A clean, direct dark-roast profile. The dominant pungency is free of carbon and dances rather lightly on the palate, with some spicy overtones and space for them to echo.
The coffee is buried under the taste of the roast. To the roastmaster's credit, however, this is no thin, carbony super-dark roast. It displays a pungent heaviness, flirting with bitter, softened at the edges by an almost subliminal sweetness. The sweetness intensifies somewhat in the finish, pushing the pungency toward chocolate. It never quite gets there, however.
A fine example of the French-roast archetype. The carbon notes, as integral to French roasts as smoky notes are to Scotch whiskey, are discreet. The main taste complex here is sweet vanilla, floating above a dry, light pungency. Carbon notes prevail in the aftertaste, though a persistent low-toned sweetness gives them a run.
Not nearly as dramatic as the Olympic mountains, but satisfying and substantial.
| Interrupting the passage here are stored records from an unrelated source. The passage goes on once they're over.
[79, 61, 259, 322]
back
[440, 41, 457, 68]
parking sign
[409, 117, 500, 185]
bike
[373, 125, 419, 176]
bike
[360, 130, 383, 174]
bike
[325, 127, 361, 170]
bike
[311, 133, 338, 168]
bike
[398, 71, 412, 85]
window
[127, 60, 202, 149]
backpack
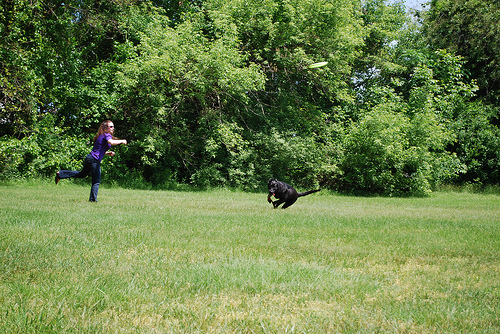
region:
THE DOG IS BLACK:
[260, 166, 328, 220]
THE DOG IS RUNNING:
[257, 172, 328, 220]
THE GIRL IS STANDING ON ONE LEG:
[46, 114, 135, 203]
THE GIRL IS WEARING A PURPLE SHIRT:
[83, 130, 116, 162]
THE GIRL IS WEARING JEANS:
[52, 153, 104, 199]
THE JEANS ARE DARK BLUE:
[56, 149, 102, 200]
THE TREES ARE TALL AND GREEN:
[1, 0, 499, 214]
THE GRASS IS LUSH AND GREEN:
[1, 178, 496, 332]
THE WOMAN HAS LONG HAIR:
[89, 118, 114, 138]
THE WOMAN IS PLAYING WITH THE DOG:
[48, 107, 325, 225]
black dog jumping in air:
[257, 173, 327, 217]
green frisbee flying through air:
[302, 55, 332, 76]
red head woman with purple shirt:
[51, 114, 138, 208]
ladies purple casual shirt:
[82, 128, 124, 164]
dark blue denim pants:
[42, 147, 112, 209]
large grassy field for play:
[14, 170, 492, 325]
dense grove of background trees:
[6, 4, 496, 205]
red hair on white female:
[91, 118, 116, 145]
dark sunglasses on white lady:
[104, 118, 115, 133]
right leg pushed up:
[52, 146, 111, 208]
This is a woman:
[45, 114, 139, 210]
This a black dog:
[258, 168, 326, 213]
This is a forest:
[8, 0, 498, 182]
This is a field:
[10, 169, 487, 328]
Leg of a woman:
[86, 159, 106, 204]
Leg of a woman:
[46, 155, 90, 183]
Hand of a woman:
[105, 134, 133, 146]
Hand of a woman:
[100, 147, 121, 163]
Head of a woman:
[100, 114, 123, 133]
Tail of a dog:
[293, 180, 325, 200]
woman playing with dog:
[1, 1, 499, 330]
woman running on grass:
[50, 116, 130, 204]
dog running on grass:
[264, 175, 323, 211]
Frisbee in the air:
[307, 58, 329, 70]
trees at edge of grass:
[0, 0, 496, 198]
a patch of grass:
[0, 210, 495, 330]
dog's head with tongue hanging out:
[261, 175, 278, 196]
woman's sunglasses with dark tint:
[105, 116, 117, 126]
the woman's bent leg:
[51, 161, 87, 182]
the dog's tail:
[297, 185, 322, 198]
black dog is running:
[266, 176, 322, 208]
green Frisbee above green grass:
[309, 57, 329, 70]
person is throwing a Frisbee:
[51, 117, 136, 205]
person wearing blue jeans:
[58, 157, 103, 197]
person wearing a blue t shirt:
[90, 128, 110, 164]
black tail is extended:
[296, 184, 323, 201]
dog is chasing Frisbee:
[263, 176, 323, 210]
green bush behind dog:
[328, 100, 433, 200]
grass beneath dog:
[9, 177, 498, 332]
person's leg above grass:
[55, 163, 92, 185]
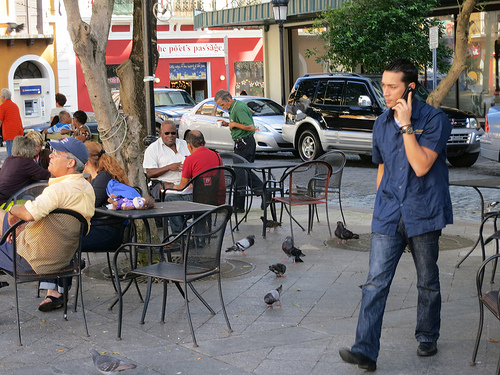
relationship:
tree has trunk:
[61, 0, 161, 283] [97, 120, 164, 282]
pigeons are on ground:
[223, 217, 365, 320] [253, 303, 362, 373]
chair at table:
[258, 153, 338, 253] [223, 152, 310, 243]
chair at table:
[284, 145, 351, 235] [223, 152, 310, 243]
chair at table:
[213, 146, 278, 229] [223, 152, 310, 243]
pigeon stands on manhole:
[331, 217, 361, 243] [322, 222, 478, 254]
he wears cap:
[0, 133, 98, 314] [46, 128, 89, 156]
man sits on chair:
[165, 130, 222, 247] [185, 165, 237, 245]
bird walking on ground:
[228, 229, 253, 261] [0, 196, 499, 374]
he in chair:
[0, 133, 98, 314] [1, 207, 95, 348]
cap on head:
[46, 130, 90, 164] [45, 148, 85, 174]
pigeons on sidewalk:
[248, 231, 323, 311] [218, 200, 377, 367]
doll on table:
[104, 186, 158, 214] [89, 191, 231, 328]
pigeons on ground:
[213, 192, 357, 301] [0, 196, 499, 374]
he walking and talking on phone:
[337, 57, 457, 371] [390, 87, 414, 124]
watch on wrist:
[399, 130, 424, 145] [384, 95, 419, 135]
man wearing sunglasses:
[142, 121, 193, 198] [141, 109, 188, 150]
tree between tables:
[61, 0, 161, 283] [94, 185, 239, 327]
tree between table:
[61, 0, 161, 283] [119, 184, 171, 192]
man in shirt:
[165, 130, 222, 247] [181, 146, 232, 194]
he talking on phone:
[337, 57, 457, 371] [396, 83, 416, 107]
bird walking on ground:
[262, 284, 286, 309] [0, 196, 499, 374]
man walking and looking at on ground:
[212, 87, 277, 216] [0, 140, 499, 373]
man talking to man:
[142, 121, 193, 198] [165, 130, 222, 247]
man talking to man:
[165, 130, 222, 247] [142, 121, 193, 198]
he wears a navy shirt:
[337, 57, 457, 371] [369, 100, 454, 238]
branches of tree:
[352, 33, 455, 68] [306, 3, 461, 95]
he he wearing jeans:
[337, 57, 457, 368] [357, 223, 444, 338]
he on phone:
[337, 57, 457, 371] [397, 86, 414, 107]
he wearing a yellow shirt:
[4, 134, 94, 274] [22, 173, 98, 245]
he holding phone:
[337, 57, 457, 371] [390, 89, 413, 115]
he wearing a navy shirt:
[337, 57, 457, 371] [365, 114, 456, 236]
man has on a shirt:
[165, 130, 222, 247] [178, 143, 229, 205]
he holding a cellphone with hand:
[337, 57, 457, 371] [399, 79, 421, 104]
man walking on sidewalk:
[212, 87, 272, 213] [225, 210, 269, 222]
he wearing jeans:
[337, 57, 457, 371] [354, 216, 440, 359]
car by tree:
[278, 72, 485, 172] [314, 2, 439, 90]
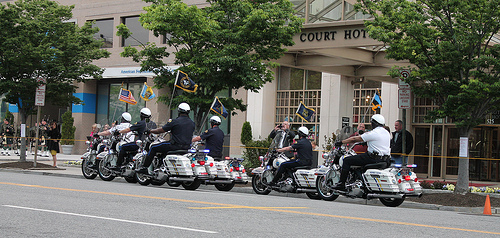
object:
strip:
[2, 181, 500, 236]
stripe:
[1, 91, 98, 114]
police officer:
[267, 126, 314, 185]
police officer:
[132, 103, 196, 175]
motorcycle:
[313, 133, 423, 207]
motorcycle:
[246, 129, 333, 201]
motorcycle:
[133, 119, 208, 189]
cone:
[484, 195, 493, 215]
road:
[0, 160, 500, 238]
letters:
[300, 33, 307, 42]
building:
[0, 1, 500, 184]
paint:
[70, 92, 95, 113]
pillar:
[71, 82, 97, 154]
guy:
[389, 120, 414, 164]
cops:
[329, 115, 395, 192]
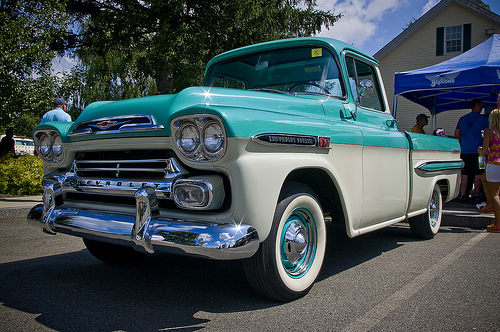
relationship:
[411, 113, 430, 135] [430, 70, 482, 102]
man standing around a tarp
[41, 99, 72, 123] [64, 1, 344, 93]
man standing standing under tree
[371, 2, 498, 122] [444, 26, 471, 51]
building in bathroom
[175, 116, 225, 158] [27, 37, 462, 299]
headlight on car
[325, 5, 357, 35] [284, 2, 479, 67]
cloud in sky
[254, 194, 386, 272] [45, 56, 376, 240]
tire for car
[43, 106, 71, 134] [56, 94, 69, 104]
man wearing cap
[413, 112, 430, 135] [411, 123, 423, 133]
man wearing orange shirt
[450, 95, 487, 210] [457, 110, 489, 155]
man wearing shirt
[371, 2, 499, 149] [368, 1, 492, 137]
building with siding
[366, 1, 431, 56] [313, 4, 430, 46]
sky with clouds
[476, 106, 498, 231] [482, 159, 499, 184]
woman in shorts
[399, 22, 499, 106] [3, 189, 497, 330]
blue canopy in driveway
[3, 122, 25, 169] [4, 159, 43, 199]
person behind a bush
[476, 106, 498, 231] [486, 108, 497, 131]
woman with hair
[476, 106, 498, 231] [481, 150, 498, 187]
woman wearing shorts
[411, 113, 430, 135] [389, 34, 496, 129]
man standing beneath a canopy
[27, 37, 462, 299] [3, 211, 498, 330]
car parked in parking space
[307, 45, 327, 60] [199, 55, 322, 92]
sticker on windsheild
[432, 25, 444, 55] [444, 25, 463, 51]
shutter on window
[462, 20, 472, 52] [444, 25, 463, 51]
shutter on window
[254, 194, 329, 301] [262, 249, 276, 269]
tire has part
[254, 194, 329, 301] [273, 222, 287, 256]
tire has part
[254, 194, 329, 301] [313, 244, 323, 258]
tire has part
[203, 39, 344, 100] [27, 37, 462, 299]
window of a car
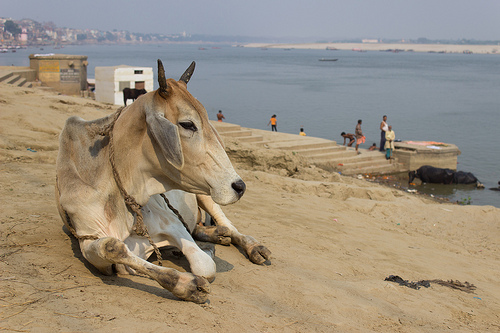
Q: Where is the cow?
A: On a beach.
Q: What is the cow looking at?
A: The water.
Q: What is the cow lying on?
A: Sand.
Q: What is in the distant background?
A: Buildings.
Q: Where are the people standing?
A: On a cement structure.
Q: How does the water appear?
A: Calm.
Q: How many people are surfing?
A: None.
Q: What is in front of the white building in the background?
A: Cow.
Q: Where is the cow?
A: On the beach.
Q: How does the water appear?
A: Calm.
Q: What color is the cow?
A: Light brown.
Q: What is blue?
A: Sky.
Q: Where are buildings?
A: In the distance.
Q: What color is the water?
A: Blue.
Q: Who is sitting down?
A: Cow.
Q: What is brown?
A: Sand.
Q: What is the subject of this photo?
A: A cow.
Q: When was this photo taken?
A: Daytime.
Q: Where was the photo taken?
A: At the beach.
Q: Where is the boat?
A: On the water.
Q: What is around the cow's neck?
A: Rope.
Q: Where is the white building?
A: Behind the cow.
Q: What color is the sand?
A: Brown.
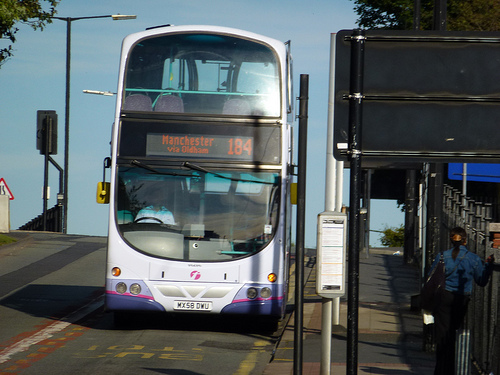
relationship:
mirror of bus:
[95, 157, 113, 204] [77, 19, 300, 326]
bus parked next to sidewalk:
[77, 19, 300, 326] [267, 235, 487, 374]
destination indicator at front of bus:
[137, 118, 283, 163] [77, 19, 300, 326]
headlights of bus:
[105, 267, 279, 312] [77, 19, 300, 326]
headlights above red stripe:
[105, 267, 279, 312] [10, 304, 105, 374]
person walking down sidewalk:
[428, 222, 488, 282] [267, 240, 452, 373]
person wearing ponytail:
[428, 222, 488, 282] [446, 235, 464, 258]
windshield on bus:
[115, 160, 280, 259] [77, 19, 300, 326]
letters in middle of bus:
[159, 131, 218, 155] [106, 13, 318, 335]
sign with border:
[0, 176, 16, 200] [0, 175, 17, 201]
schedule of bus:
[315, 212, 348, 299] [77, 19, 300, 326]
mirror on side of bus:
[94, 178, 111, 205] [77, 19, 300, 326]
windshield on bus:
[115, 160, 280, 259] [122, 21, 279, 324]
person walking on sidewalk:
[420, 230, 498, 372] [267, 240, 452, 373]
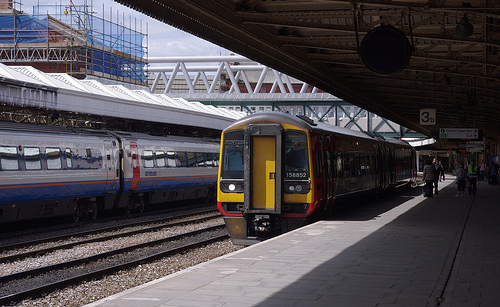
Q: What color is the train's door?
A: Yellow.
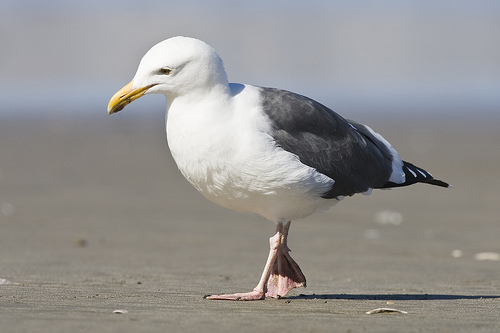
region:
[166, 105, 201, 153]
part of a chest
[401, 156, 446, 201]
part of a tail wing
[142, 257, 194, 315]
part of a floor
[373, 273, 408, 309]
part of a shade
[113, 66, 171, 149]
Bird has yellow beak.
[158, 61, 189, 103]
Bird has light colored eye.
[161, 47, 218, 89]
Bird has white head.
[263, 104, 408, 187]
Bird has gray feathers.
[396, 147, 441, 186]
Bird has black tail feathers.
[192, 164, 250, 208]
Bird has white chest.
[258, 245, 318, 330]
Bird has orange feet.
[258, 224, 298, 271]
Bird has orange legs.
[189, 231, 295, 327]
Bird is standing on the sand.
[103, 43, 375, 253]
Bird is white, gray and black.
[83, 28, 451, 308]
seagull standing on sand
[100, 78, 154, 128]
yellow beak on bird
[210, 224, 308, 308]
pink legs on bird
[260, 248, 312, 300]
webbed foot of bird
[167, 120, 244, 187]
white feathers on chest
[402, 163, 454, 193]
black feathers on tail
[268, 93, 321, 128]
gray feathers on back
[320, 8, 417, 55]
gray of daytime sky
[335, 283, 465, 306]
bird shadow on sand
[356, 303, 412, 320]
broken shell in sand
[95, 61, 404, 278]
this is a bird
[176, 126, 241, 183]
ther bird white in color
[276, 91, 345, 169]
this is the wing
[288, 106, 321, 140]
the wiong is black in color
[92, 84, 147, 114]
this is the beak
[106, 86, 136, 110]
the beak is yellow in color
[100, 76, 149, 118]
the beak is short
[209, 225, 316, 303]
this is the leg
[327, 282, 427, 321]
this is the ground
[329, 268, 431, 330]
the ground is bare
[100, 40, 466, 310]
A gray and white bird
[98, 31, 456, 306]
A gray and white seagull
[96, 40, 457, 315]
A seagull standing in sand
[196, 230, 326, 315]
A gull's webbed feet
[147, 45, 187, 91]
A bird's eye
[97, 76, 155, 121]
A yellow seagull bill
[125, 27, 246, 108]
A bird's head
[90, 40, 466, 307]
An adult herring gull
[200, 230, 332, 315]
Pink webbed feet of a seagull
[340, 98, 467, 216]
The tail end of a seagull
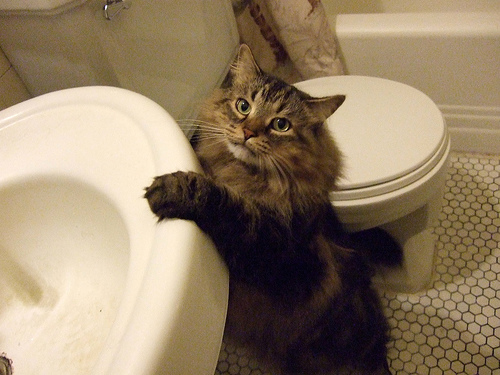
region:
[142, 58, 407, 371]
this is a cat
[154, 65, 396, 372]
the cat is brown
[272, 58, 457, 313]
this is a toilet seat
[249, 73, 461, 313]
the toilet sit is white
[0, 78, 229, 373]
this is a sink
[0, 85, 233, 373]
the sink is white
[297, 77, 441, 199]
this is a toilet sit cover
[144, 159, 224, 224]
the paw of a cat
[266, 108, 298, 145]
the eye of a cat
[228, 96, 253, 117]
the eye of a cat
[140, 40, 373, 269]
A cat with its paw on the sink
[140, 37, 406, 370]
A brown and grey tabby cat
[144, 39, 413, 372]
A cat standing on its back legs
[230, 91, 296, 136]
A cat with green eyes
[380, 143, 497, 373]
White hexagonal tile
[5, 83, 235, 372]
A white sink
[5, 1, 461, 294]
A white toilet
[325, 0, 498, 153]
A white bathtub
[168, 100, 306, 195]
A cat with long whiskers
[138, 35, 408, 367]
A fluffy cat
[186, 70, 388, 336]
cat is next to sink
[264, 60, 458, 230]
white toilet seat cover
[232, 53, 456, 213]
toilet seat cover is closed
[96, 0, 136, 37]
metal toilet flush handle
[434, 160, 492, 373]
white and brown hexagonal tile on floor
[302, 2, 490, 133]
white tub behind toilet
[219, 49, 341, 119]
cat has brown ears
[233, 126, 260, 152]
cat has dark brown nose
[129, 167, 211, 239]
cat has dark brown paws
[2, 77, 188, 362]
sink near cat is white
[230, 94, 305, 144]
Green eyes on the cat's face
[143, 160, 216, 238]
Cat's paw on the toilet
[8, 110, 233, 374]
White toilet in the bathroom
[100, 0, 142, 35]
Metal handle on the toilet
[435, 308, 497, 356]
White tiled bathroom floor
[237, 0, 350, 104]
A patterned shower curtain by the tub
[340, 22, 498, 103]
A white bathtub behind the toilet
Straightforward, low-toned, agreeably balanced, vibrant and solid in mid-range, fresh and sweet in finish, complicated by a touch of intrigue that could be called chocolate. As the cup cools the sweet tones grow rounder, fuller and more distinctly chocolate.
Aromatic and gently complex. Delicate, sweet-vanilla nose. In the demitasse smooth, balanced body and well-nuanced flavor, with pungent chocolate modulating to sweet chocolate in the finish. Slight fruit flourishes. Tends to fade in milk, but retains a light, pleasingly fruity chocolate character.
Virtually all sweetness has been driven out of the coffee by the roast: distinct burned tones in the aroma give way to a hard, smoky pungency in the cup and a rather astringent aftertaste. Milk rounds out and sweetens the pungency, though even here the sharp, hard tones prevail.
Only a touch of sweetness survives to balance the sharp tones of a very dark roast, but the sharpness is complicated (perhaps rounded) by chocolaty, pruny tones. The aroma is crisp, alive, even elegant, but the profile tends to simplify in the cup and trail off into dimensionless astringency in the aftertaste. At best medium body. Turns sweet and smooth in milk but remains underpowered.
For me this rather dark-roasted blend's smoky pungency displayed pleasantly fruity tones in the demitasse, and remained (if precariously) on the soft side of bitter. I particularly liked this blend in milk: The pungency carried nicely through the dairy, broadening and softening without losing itself. My tasting partner didn't agree, and found the dark-roast profile a touch carbony in the demitasse and thin in milk.
A darkish roast style asserts itself here, turning the heavy Sumatra center distinctly pungent. A slight sweetness emerges in the finish, but the mildly astringent pungency dominates in the aftertaste. A vibrant aliveness in the center of this coffee is its most attractive feature.